2020 Hugo Awards – Three Novelettes

The original plan was to review the first of the Hugo-nominated novels this week. However, I’ve been enjoying the book so much that I want to take another few days to read it (check back later week for a review of that). Therefore I’m changing course and reviewing three of the Hugo-nominated novelettes instead. This week it’s stories by Caroline M. Joachim, Sarah Gailey, and Sarah Pinsker.

“I will hold on as long as I can, my lifelove, but the plague is accelerating. Don’t come to the surface, use the Chronicle. Whatever this is, it has to be alien.”

We begin Caroline M. Yoachim’s novelette “The Archronology of Love” shortly after the heartbreak that will influence our protagonist Dr. Saki Jones for the rest of the story. Saki was supposed to be joining the love of her life M.J. on the colony of New Mars. But at some point while Saki was in stasis for the interstellar trip, M.J. died from an unnamed disease, along with his entire team. And the rest of the colony. And every living creature they’d brought with them, right down down to the plants.

So the story is about trying to solve the mystery of the doomed colony. But the real star of the show is the Chronicle.

The Chronicle is something that was discovered by humanity rather than created, so the science of it is left purposely vague. In the simplest terms the Chronicle is an archive of time, one that lets people step into an image of a moment in the past and then explore.

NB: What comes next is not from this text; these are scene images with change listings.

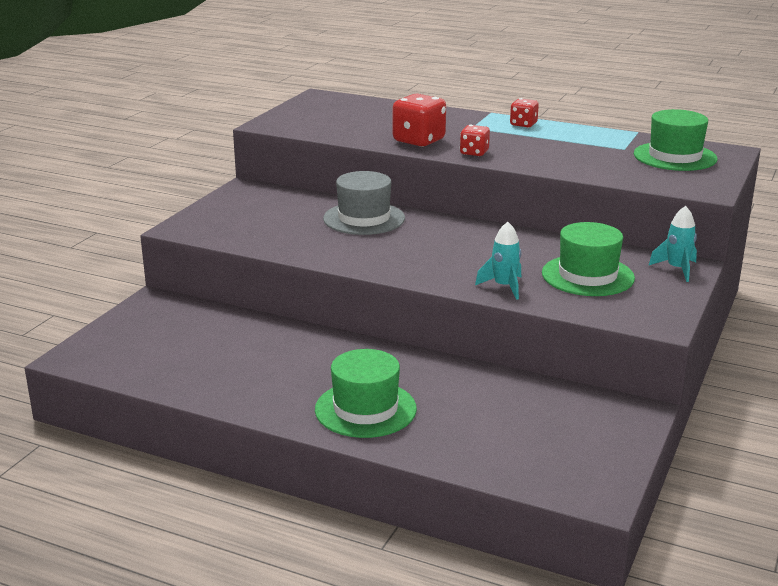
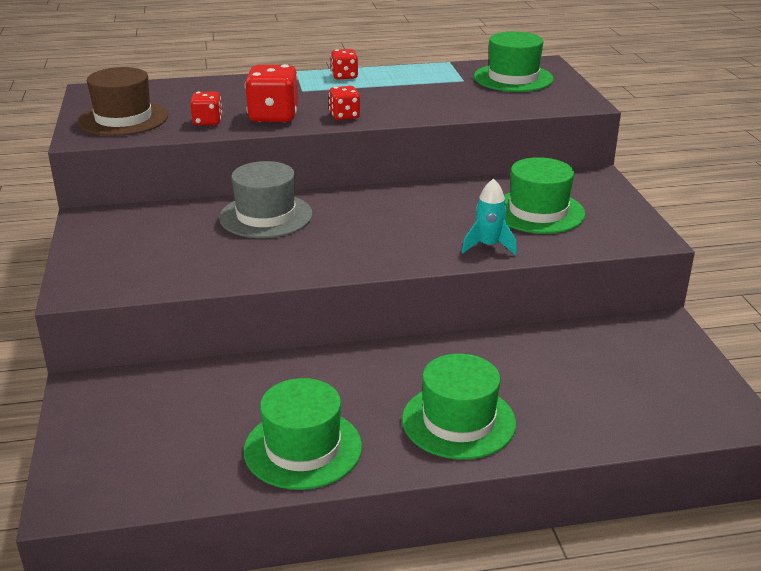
camera: 35 degrees left, 5 degrees up
(238, 384) = (303, 448): none -> green hat
(310, 119) = (123, 119): none -> brown hat
(365, 133) = (207, 122): none -> red dice
(676, 269) = (593, 183): turquoise rocket -> none

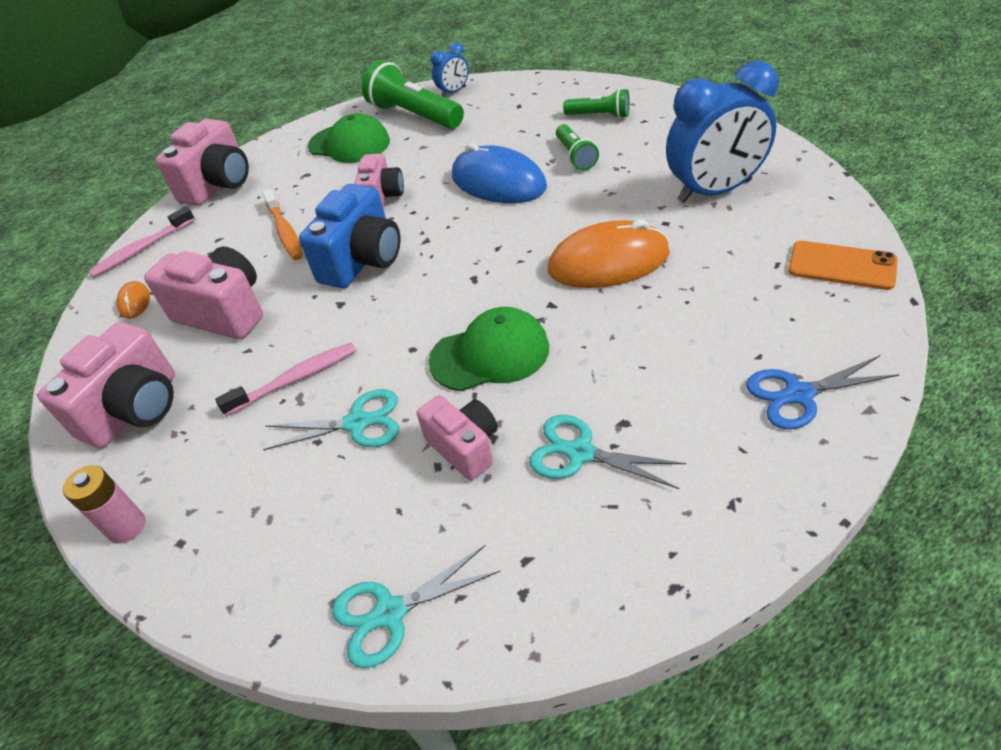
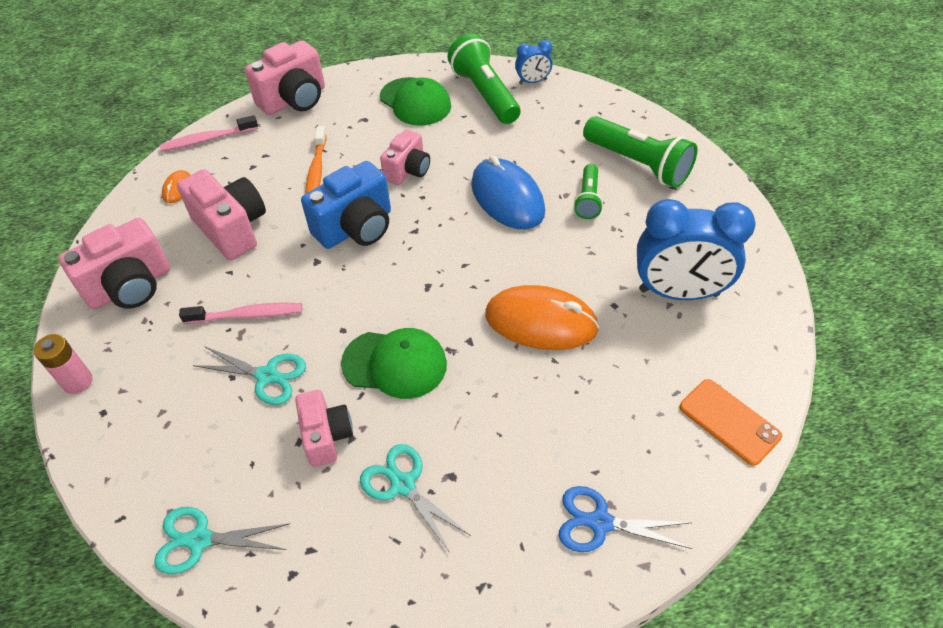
camera: 20 degrees right, 5 degrees up
(599, 116) = (638, 164): green flashlight -> green flashlight, size x1.78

It’s an undeniably cool system; the inside of the Chronicle is zero-G, so the explorers can move weightlessly in order to look very closely at a very small portion of the moment they’ve traveled to (they can’t move outside the space of the Projection Capsule that they use to travel there, or they run the risk of blinking back to the present day inside a concrete wall). The main problem with archronology, just like archeology, is that digging out a piece of history destroys its surroundings, permanently, for anyone else who might come along later to study it. You can collect all the data you can, but once you’ve moved through it the image in the Chronicle becomes a trail of white static. So you need to be damn sure that whatever you’re looking for is worth the price of never seeing it again.

It’s a very bittersweet tale about saying goodbye, but it’s also Yoachim’s musings about forgiveness for the fact that part of the process of learning is finding out just how terrible some of our mistakes have been.

 

Wolf-Suss isn’t in pain. Not the same way. Wolf-Suss can get hurt, can bleed, can feel pain—but while I’m Away, I don’t hurt just because I’m alive. I can run without worrying that my body will punish me for it.

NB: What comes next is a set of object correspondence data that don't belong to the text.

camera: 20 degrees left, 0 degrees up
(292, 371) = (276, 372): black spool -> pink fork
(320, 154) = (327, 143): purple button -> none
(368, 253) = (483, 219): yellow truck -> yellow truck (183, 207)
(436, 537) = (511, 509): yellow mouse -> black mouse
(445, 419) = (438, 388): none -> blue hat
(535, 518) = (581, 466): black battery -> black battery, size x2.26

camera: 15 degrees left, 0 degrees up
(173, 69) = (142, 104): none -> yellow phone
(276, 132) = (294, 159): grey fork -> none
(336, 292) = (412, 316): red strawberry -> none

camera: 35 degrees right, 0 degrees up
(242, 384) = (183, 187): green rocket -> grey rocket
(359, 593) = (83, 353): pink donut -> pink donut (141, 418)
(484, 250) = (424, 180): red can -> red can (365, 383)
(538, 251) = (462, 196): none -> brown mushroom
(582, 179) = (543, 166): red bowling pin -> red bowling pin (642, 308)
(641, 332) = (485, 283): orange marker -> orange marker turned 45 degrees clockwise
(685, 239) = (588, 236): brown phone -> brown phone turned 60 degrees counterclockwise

In Sarah Gailey’s story “Away With the Wolves”, Suss has a problem. She’s a werewolf…but that’s not actually her problem, or not the main one anyway. She has some unnamed chronic condition, one that she’s been dealing with for years. I think it might be a kind of early-onset rheumatoid arthritis, because it involves a constant (and constantly shifting) chorus of pain; pain in the knees, pain in the hips, pain that makes her hands too stiff to do embroidery anymore. Turning into a wolf is the only way she can escape the pain, when she can run and hunt and sleep all day and not worry about which body part is going to be in agony when she wakes up.

She also tends to dig up gardens and kill chickens (and sometimes larger things) when she’s in wolf-form, and she’s terrified that the townspeople are eventually going to lose all patience with her because of it.

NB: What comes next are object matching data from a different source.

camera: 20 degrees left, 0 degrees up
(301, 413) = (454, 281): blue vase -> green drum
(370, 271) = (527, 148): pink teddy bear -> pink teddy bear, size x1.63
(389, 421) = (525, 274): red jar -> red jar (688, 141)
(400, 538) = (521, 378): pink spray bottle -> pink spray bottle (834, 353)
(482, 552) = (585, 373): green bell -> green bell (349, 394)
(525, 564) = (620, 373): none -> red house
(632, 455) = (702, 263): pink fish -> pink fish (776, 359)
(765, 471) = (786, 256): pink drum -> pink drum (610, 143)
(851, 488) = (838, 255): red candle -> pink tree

This feels like a very personal story for Gailey. She spends a lot of time on all the ways that a chronic condition is just exhausting; not just the pain, but having to budget your time carefully and figure out exactly how much you’ll be able to do in a day before everything hurts too much to continue. And there’s also the whole issue with certain people – like Suss’s late mother – telling her that she’s lazy, or worse, selfish for anything she does to try to take care of herself.

But rather than a depressing story, this feels very much like a daydream. The solution that Suss and her best friend Yana come up with is elegantly simple, and it fixes literally everything. I could see someone who’s coping with an overwhelming problem just sitting back and fantasizing about a way to not just escape the pain, but to become useful, to rediscover friendship and society and reclaim their life in a way that doesn’t require them to sacrifice any part of themselves.

 

It was a nice enough cabin, if Zanna ignored the dead wasps…

So we’ve had one sci-fi story this week and one fantasy. Just to round things out, let’s finish up with horror. The main character of Sarah Pinsker’s entry “The Blur in the Corner of Your Eye” is Suzanna Gregory (Zanna to her friends), a successful mystery writer. Her assistant and best friend Shar has found her an isolated cabin for her to stay in for a few days to finish the first draft of her next novel. Sure it has some problems; a few dead wasps in the bedroom, possible mouse infestation, oversensitive fuse box. Dead landlord down the hill. But otherwise it’s perfect.

What? Oh right, the dead landlord. After having written so many mystery novels, it’s not surprising that Zanna can instantly spot some details that the police missed. What is surprising is the fact that pretty much everything Zanna comes up with to explain the situation is completely wrong.